**Task to carry out:** Your answer must consist solely of the line containing "Осуществляем доставку кормовой смеси во" and all subsequent lines through the end of the entries, reproduced exactly.

Extracted page text data
**********

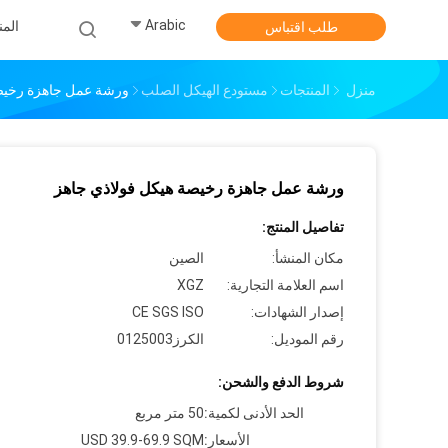
Arabic
الم
طلب اقتباس
منزل
المنتجات
مستودع الهيكل الصلب
ورشة عمل جاهزة رخيصة
ورشة عمل جاهزة رخيصة هيكل فولاذي جاهز
تفاصيل المنتج:
مكان المنشأ:
الصين
اسم العلامة التجارية:
XGZ
إصدار الشهادات:
CE SGS ISO
رقم الموديل:
الكرز0125003
شروط الدفع والشحن:
الحد الأدنى لكمية:
50 متر مربع
الأسعار:
USD 39.9-69.9 SQM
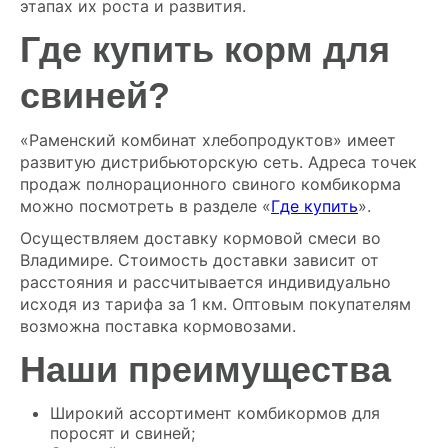
этапах их роста и развития.
Где купить корм для
свиней?
«Раменский комбинат хлебопродуктов» имеет
развитую дистрибьюторскую сеть. Адреса точек
продаж полнорационного свиного комбикорма
можно посмотреть в разделе «
Где купить
».
Осуществляем доставку кормовой смеси во
Владимире. Стоимость доставки зависит от
расстояния и рассчитывается индивидуально
исходя из тарифа за 1 км. Оптовым покупателям
возможна поставка кормовозами.
Наши преимущества
Широкий ассортимент комбикормов для
поросят и свиней;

**********

**Output for this task:**
Осуществляем доставку кормовой смеси во
Владимире. Стоимость доставки зависит от
расстояния и рассчитывается индивидуально
исходя из тарифа за 1 км. Оптовым покупателям
возможна поставка кормовозами.
Наши преимущества
Широкий ассортимент комбикормов для
поросят и свиней;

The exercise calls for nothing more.